Oleh karena itu, di dalam kasus kebun bibit terdapat sedikit kejanggalan, pasalnya di dalam pemberian penggunaan HPL kepada PT SIP pada tanggal 17 Februari 1998 dan PT Floraya pada tanggal 4 Oktober 2001 dilakukan dengan perjanjian (Metropolis, 22 Juni 2010). Seharusnya, produk hukum yang dikeluarkan pemkot Surabaya adalah surat izin dalam hal ini adalah IPT.

Hal ini berbeda dengan pemberian penggunaan bagian tanah HPL oleh Badan Usaha Milik Negara (BUMN).

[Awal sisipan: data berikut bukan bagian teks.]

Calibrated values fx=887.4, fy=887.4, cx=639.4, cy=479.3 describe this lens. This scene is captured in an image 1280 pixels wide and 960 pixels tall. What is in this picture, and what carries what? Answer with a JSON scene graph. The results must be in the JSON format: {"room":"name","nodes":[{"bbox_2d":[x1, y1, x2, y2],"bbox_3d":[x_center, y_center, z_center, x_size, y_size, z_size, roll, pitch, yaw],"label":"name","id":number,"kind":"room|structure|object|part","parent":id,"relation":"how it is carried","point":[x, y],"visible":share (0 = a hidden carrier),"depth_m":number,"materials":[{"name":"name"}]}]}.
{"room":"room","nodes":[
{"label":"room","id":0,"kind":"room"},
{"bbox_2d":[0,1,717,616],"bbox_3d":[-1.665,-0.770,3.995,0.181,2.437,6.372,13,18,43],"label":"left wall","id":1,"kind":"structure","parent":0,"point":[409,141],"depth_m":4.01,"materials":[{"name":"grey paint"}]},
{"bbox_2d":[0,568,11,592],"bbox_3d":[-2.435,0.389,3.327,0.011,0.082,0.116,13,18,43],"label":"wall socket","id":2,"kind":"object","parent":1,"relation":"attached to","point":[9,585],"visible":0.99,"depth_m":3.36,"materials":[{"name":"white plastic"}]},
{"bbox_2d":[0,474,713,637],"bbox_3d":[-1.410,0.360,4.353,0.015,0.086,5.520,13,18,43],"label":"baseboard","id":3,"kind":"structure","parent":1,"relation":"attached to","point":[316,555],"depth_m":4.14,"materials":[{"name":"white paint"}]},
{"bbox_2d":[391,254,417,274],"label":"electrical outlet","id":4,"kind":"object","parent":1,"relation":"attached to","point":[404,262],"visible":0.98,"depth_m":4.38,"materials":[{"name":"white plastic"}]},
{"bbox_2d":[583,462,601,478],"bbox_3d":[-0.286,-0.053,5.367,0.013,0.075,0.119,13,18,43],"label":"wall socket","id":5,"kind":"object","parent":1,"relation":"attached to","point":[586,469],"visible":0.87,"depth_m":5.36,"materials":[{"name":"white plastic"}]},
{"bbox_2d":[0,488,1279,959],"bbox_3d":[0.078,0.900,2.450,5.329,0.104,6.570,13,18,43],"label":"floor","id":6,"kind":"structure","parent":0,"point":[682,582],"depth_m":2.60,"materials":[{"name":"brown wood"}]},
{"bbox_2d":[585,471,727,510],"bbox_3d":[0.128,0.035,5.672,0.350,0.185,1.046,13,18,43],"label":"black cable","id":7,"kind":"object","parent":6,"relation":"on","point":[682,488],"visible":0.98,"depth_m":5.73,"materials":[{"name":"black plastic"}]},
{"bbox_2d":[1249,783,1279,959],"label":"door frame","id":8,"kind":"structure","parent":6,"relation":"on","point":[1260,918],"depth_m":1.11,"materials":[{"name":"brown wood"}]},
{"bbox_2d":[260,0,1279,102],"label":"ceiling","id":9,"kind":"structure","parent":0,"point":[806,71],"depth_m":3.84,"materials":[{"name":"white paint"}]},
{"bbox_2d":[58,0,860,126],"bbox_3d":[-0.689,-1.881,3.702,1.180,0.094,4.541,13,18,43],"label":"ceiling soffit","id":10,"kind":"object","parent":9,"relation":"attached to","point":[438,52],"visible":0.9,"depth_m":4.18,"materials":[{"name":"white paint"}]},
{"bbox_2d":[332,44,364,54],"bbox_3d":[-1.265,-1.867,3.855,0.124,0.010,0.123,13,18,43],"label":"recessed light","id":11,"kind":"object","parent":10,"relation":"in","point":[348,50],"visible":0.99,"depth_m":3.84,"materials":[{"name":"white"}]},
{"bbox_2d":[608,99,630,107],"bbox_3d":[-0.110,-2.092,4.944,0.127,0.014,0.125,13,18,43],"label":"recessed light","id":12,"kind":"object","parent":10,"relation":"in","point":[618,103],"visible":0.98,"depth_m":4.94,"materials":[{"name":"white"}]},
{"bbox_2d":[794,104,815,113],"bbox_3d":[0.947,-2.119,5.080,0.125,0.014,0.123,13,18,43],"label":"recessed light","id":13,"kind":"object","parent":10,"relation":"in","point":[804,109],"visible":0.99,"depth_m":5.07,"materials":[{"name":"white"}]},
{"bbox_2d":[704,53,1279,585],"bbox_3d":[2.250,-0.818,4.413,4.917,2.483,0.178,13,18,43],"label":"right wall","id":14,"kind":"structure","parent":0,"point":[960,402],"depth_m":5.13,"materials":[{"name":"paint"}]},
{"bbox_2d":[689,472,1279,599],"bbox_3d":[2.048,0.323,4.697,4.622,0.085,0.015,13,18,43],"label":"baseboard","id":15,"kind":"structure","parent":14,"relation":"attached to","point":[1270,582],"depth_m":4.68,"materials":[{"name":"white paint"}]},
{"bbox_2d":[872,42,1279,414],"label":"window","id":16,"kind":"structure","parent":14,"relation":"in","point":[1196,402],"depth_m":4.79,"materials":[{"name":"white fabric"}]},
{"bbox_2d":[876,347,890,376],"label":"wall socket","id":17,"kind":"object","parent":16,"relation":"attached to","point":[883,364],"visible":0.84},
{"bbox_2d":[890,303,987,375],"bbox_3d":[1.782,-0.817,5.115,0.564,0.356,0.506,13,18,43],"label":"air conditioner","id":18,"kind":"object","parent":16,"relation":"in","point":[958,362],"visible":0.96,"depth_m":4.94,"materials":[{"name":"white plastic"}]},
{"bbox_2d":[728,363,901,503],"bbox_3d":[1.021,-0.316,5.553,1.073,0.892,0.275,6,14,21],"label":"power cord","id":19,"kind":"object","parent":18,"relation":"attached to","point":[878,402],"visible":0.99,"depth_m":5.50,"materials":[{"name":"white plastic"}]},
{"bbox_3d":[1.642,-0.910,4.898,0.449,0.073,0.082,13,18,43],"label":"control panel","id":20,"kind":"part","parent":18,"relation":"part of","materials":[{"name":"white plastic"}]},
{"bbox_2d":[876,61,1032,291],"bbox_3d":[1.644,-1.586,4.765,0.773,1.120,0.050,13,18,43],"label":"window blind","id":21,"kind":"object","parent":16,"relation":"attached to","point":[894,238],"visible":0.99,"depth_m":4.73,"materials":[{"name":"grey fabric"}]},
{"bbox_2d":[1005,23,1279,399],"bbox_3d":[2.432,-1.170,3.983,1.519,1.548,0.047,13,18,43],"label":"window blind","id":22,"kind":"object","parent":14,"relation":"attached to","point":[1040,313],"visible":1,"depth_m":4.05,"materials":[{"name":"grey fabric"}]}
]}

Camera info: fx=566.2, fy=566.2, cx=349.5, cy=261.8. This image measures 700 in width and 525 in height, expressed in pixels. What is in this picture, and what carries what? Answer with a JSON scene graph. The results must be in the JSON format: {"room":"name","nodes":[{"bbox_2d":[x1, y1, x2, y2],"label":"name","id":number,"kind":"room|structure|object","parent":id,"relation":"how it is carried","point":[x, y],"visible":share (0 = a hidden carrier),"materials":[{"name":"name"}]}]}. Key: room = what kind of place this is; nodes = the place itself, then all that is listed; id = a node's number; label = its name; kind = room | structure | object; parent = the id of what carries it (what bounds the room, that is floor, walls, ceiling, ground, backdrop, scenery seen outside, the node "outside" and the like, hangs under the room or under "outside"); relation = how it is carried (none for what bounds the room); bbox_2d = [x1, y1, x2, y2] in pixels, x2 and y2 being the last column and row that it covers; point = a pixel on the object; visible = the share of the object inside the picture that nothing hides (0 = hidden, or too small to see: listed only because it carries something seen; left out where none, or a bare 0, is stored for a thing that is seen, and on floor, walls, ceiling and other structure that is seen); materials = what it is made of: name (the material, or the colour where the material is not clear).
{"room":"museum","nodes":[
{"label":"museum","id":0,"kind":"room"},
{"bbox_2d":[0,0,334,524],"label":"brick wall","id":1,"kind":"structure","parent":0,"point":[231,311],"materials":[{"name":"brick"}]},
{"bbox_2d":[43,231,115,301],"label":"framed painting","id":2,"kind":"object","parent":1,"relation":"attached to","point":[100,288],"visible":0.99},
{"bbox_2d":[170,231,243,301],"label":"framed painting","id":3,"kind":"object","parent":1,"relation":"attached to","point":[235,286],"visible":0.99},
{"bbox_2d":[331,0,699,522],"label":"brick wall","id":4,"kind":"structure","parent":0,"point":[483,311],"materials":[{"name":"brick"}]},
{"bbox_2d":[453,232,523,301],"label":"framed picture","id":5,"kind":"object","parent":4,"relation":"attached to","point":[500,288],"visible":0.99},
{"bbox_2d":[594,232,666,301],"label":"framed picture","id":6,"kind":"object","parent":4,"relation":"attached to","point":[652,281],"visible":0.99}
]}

Pemberian penggunaan bagian tanah HPL oleh BUMN dilaksanakan dengan perjanjian, karena BUMN adalah badan hukum yang berbentuk Perseroan Terbatas (PT) yang tunduk pada hukum privat, yakni Undang-Undang No. 40 Tahun 2007 yang mana di dalam melakukan tindakan pengurusan PT didasarkan dengan alas hukum berupa perjanjian. Pendapatan yang diterima BUMN atas pemberian penggunaan bagian tanah HPL berupa uang pemasukan bukan retribusi.

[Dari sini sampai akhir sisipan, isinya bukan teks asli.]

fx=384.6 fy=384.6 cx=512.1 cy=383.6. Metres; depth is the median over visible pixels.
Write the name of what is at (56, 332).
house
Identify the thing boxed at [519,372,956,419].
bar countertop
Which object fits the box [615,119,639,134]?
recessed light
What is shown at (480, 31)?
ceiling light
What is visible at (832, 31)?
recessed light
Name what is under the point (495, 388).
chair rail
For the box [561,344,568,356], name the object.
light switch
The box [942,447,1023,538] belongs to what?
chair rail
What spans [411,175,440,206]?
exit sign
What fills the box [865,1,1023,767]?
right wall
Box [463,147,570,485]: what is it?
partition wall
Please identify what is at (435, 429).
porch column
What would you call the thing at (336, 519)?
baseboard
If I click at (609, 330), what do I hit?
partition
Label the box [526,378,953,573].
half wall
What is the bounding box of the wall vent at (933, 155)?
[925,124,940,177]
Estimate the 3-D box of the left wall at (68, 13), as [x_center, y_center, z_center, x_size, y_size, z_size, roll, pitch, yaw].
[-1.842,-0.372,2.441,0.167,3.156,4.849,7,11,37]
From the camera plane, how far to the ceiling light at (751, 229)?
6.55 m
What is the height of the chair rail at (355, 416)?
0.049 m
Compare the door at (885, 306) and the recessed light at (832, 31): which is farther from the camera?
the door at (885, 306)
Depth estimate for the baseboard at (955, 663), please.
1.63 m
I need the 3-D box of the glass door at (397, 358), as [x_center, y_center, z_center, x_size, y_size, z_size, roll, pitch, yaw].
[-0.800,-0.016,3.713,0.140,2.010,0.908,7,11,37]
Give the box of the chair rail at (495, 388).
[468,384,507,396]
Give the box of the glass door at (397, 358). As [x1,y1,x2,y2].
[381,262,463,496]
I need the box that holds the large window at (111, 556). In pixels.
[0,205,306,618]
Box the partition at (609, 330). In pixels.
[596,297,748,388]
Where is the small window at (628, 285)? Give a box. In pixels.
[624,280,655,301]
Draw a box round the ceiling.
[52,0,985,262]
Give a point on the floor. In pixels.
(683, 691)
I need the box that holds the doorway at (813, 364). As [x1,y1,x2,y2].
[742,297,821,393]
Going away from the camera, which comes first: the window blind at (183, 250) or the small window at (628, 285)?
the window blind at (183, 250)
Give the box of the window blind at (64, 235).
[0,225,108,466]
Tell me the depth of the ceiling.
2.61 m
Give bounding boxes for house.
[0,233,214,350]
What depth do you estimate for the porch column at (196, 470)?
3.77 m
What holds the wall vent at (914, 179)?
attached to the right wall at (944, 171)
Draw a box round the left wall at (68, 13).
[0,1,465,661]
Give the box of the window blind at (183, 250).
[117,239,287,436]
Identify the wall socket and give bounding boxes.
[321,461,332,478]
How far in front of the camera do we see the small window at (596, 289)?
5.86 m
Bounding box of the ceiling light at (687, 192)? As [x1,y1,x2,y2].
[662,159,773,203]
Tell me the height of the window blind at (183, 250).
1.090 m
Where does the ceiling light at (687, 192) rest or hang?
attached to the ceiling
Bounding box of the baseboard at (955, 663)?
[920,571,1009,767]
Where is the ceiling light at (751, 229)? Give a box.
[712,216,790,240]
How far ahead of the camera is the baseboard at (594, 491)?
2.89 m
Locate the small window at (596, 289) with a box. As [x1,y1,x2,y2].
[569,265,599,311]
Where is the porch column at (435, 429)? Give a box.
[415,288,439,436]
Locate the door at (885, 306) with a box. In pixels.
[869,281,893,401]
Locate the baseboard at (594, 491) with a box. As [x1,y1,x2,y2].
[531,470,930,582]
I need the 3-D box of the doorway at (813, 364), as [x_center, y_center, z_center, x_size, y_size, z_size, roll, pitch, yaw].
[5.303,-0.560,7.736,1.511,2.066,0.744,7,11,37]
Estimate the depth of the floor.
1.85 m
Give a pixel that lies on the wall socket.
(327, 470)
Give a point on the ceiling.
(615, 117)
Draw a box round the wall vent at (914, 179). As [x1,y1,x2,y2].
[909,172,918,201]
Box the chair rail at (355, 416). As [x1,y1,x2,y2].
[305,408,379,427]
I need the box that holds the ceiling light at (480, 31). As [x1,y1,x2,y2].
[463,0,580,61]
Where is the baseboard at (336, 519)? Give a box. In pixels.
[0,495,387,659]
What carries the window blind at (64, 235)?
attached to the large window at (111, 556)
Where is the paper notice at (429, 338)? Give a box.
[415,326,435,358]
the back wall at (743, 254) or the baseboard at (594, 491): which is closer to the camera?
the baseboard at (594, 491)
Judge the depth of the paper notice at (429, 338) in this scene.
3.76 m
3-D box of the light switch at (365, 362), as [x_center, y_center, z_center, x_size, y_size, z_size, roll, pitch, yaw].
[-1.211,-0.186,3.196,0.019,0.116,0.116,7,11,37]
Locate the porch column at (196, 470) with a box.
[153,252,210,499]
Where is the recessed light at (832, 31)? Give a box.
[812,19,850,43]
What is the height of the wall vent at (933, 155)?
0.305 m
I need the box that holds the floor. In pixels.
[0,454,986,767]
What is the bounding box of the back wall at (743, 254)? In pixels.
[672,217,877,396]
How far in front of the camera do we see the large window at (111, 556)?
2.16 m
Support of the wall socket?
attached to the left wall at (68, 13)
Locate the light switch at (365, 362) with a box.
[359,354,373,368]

Dengan demikian seharusnya perjanjian penggunaan HPL antara Pemkot Surabaya kepada PT SIP pada tanggal 17 Februari 1998 dan PT Floraya pada tanggal 4 Oktober 2001 adalah batal demi hukum, karena tidak memenuhi syarat sahnya perjanjian, yakni terkait dengan kecakapan dan causal yang diperbolehkan (Pasal 1320 Kitab Undang-Undang Hukum Perdata). Kecakapan ini adalah kepantasan subyek hukum di dalam melakukan perbuatan hukum yang dilihat dari umur, yakni harus dewasa (berusia 21 tahun). Akan tetapi, jika dilakukan interprestasi secara gramatikal, makna cakap bisa diartikan kapasitas para pihak di dalam melakukan perjanjian. Seorang pejabat publik di dalam konteks pemberian penggunaan bagian tanah HPL tidak memiliki kapasitas melakukan perjanjian, melainkan membuat/mengeluarkan Izin Pemakaian Tanah.

Kemudian terkait causal yang diperbolehkan, Pemkot Surabaya, PT SIP dan PT Floraya telah menyalahi ketentuan dalam Pasal 1 ayat (1) dan Pasal 4 Keputusan Walikotamadya Kepala Daerah Tingkat II Surabaya Nomor 01 Tahun 1998 Tentang Tata Cara Penyelesaian Izin Pemakaian Tanah, yang intinya produk hukum yang dikeluarkan oleh Pemkot Surabaya seharusnya adalah izin pemakaian tanah bukan perjanjian.